Winnie, moglie arraffona

La terza vita di Mandela, quella da statista e padre della patria, non è stata esente da scandali e ombre. Innanzitutto quelli provocati dalla seconda moglie Winnie, arraffona e arrivista, da cui Nelson dovette divorziare nel ' 96. Due anni dopo, proprio nel giorno dell' 80° compleanno, si è risposato con l' attuale moglie, Graça Machel, vedova dell' ex presidente mozambicano suo amico.

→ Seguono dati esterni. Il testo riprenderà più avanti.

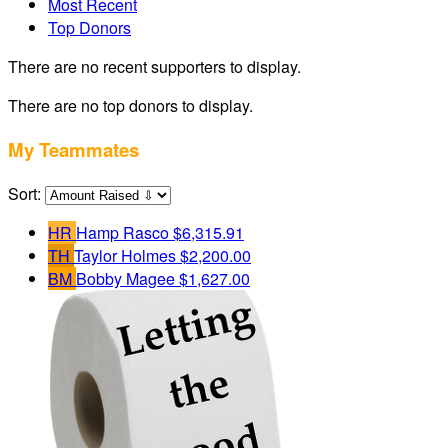
Most Recent
Top Donors
There are no recent supporters to display.
There are no top donors to display.
My Teammates
Sort:
HR
Hamp Rasco
$6,315.91
TH
Taylor Holmes
$2,200.00
BM
Bobby Magee
$1,627.00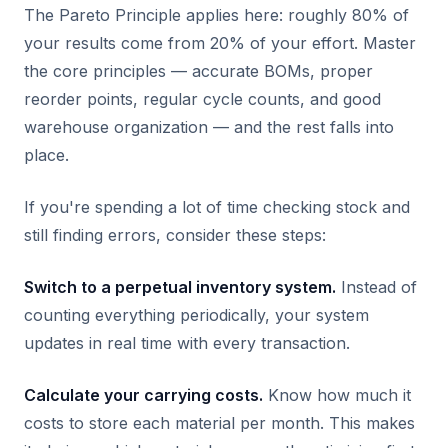
The Pareto Principle applies here: roughly 80% of
your results come from 20% of your effort. Master
the core principles — accurate BOMs, proper
reorder points, regular cycle counts, and good
warehouse organization — and the rest falls into
place.
If you're spending a lot of time checking stock and
still finding errors, consider these steps:
Switch to a perpetual inventory system.
Instead of
counting everything periodically, your system
updates in real time with every transaction.
Calculate your carrying costs.
Know how much it
costs to store each material per month. This makes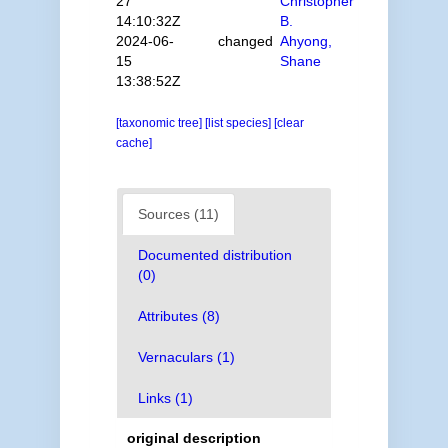
27
Christopher
14:10:32Z
B.
2024-06-
changed
Ahyong,
15
Shane
13:38:52Z
[taxonomic tree]
[list species]
[clear
cache]
Sources (11)
Documented distribution
(0)
Attributes (8)
Vernaculars (1)
Links (1)
original description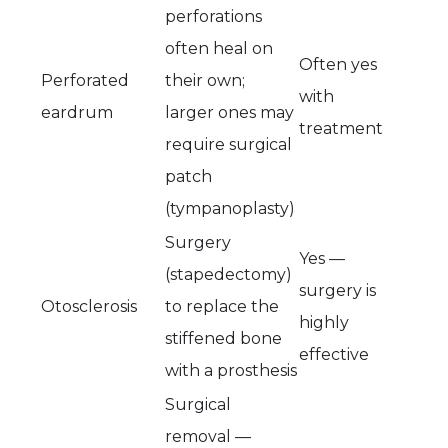
perforations
often heal on
Often yes
Perforated
their own;
with
eardrum
larger ones may
treatment
require surgical
patch
(tympanoplasty)
Surgery
Yes —
(stapedectomy)
surgery is
Otosclerosis
to replace the
highly
stiffened bone
effective
with a prosthesis
Surgical
removal —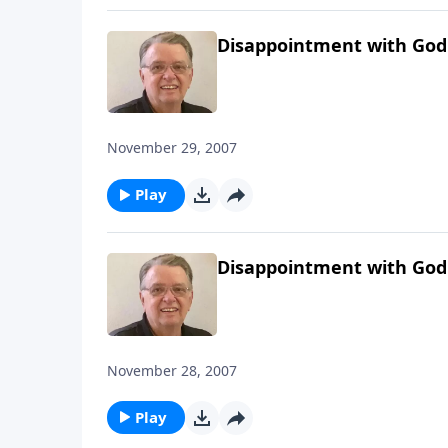
Disappointment with God
November 29, 2007
Play
Disappointment with God
November 28, 2007
Play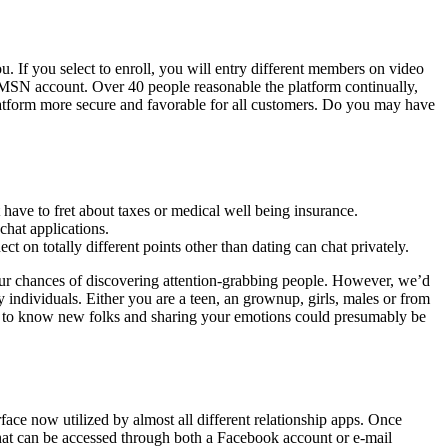
. If you select to enroll, you will entry different members on video
r MSN account. Over 40 people reasonable the platform continually,
atform more secure and favorable for all customers. Do you may have
have to fret about taxes or medical well being insurance.
chat applications.
ct on totally different points other than dating can chat privately.
 your chances of discovering attention-grabbing people. However, we’d
 individuals. Either you are a teen, an grownup, girls, males or from
ing to know new folks and sharing your emotions could presumably be
erface now utilized by almost all different relationship apps. Once
 that can be accessed through both a Facebook account or e-mail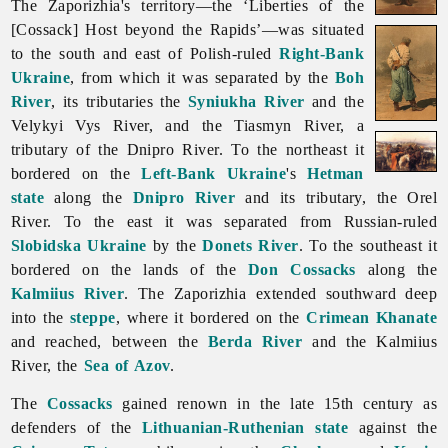
The Zaporizhia's territory—the ‘Liberties of the
[Cossack] Host beyond the Rapids’—was situated
to the south and east of Polish-ruled
Right-Bank
Ukraine
, from which it was separated by the
Boh
River
, its tributaries the
Syniukha River
and the
Velykyi Vys River, and the
Tiasmyn
River, a
tributary of the Dnipro River. To the northeast it
bordered on the
Left-Bank Ukraine
's
Hetman
state
along the
Dnipro River
and its tributary, the
Orel
River. To the east it was separated from Russian-ruled
Slobidska Ukraine
by the
Donets River
. To the southeast it
bordered on the lands of the
Don Cossacks
along the
Kalmiius River
.
The
Zaporizhia extended southward deep
into the
steppe
, where it bordered on the
Crimean Khanate
and reached, between the
Berda River
and the Kalmiius
River, the
Sea of Azov
.
The
Cossacks
gained renown in the late 15th century as
defenders of the
Lithuanian-Ruthenian state
against the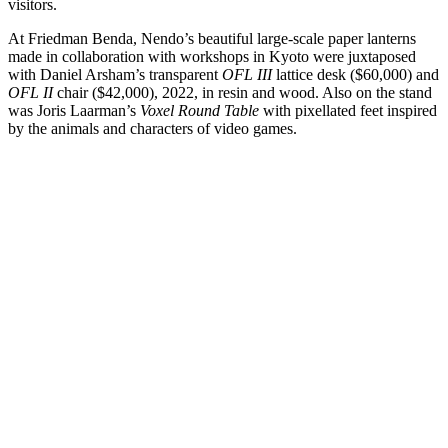
visitors.
At Friedman Benda, Nendo’s beautiful large-scale paper lanterns
made in collaboration with workshops in Kyoto were juxtaposed
with Daniel Arsham’s transparent
OFL III
lattice desk ($60,000) and
OFL II
chair ($42,000), 2022, in resin and wood. Also on the stand
was Joris Laarman’s
Voxel Round Table
with pixellated feet inspired
by the animals and characters of video games.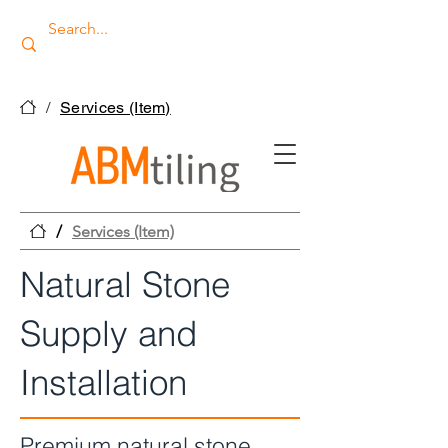
/
Services (Item)
/
Services (Item)
Natural Stone
Supply and
Installation
Premium natural stone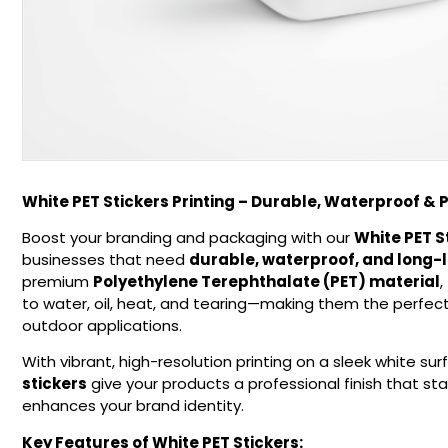
White PET Stickers Printing – Durable, Waterproof & 
Boost your branding and packaging with our
White PET S
businesses that need
durable, waterproof, and long-l
premium
Polyethylene Terephthalate (PET) material
,
to water, oil, heat, and tearing—making them the perfect
outdoor applications.
With vibrant, high-resolution printing on a sleek white sur
stickers
give your products a professional finish that s
enhances your brand identity.
Key Features of White PET Stickers: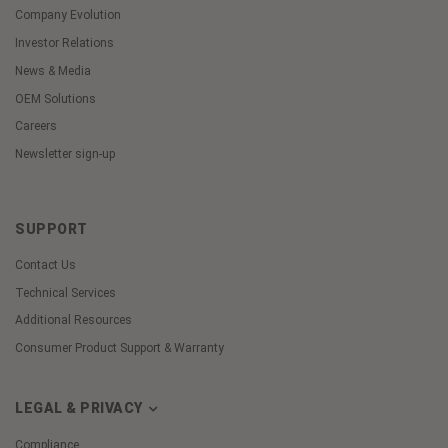
Company Evolution
Investor Relations
News & Media
OEM Solutions
Careers
Newsletter sign-up
SUPPORT
Contact Us
Technical Services
Additional Resources
Consumer Product Support & Warranty
LEGAL & PRIVACY
Compliance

Poi c' è stata la disputa sull' Aids, che per troppo tempo il governo sudafricano ha sottovalutato, ritenendolo quasi un' invenzione dell' Occidente. Infine, non si può dire che dopo la parità dei diritti politici i neri sudafricani abbiano ottenuto anche la parità economica con i bianchi. Le periferie di Città del Capo, Durban e Johannesburg sono ancora ghetti poveri e violenti. Ma ormai Mandela fa parte della storia.

riquadro:

Il figlio morto di Aids

PURTROPPO C' È VOLUTA LA MORTE DEL FIGLIO DI 54 ANNI, MAKGATHO, NEL 2005 PER FAR CAPIRE A MANDELA E A TUTTO IL SUDAFRICA LA TRAGEDIA DELL' AIDS. FINO AD ALLORA, INCREDIBILMENTE, I GOVERNANTI DI UN PAESE IN CUI UN ABITANTE SU CINQUE È SIEROPOSITIVO, E I MORTI PER LA MALATTIA SONO 600 AL GIORNO, LA MINIMIZZAVANO E CONSIGLIAVANO DI CURARLA CON LE ERBE DELLA SAVANA. MA IL TABÙ È STATO INFRANTO DA MANDELA, CHE COLPITO COSÌ INTIMAMENTE HA AMMESSO L' ERRORE. IN AFRICA 30 MILIONI DI PERSONE HANNO CONTRATTO IL VIRUS DELL' AIDS. IL 60 PER CENTO SONO DONNE.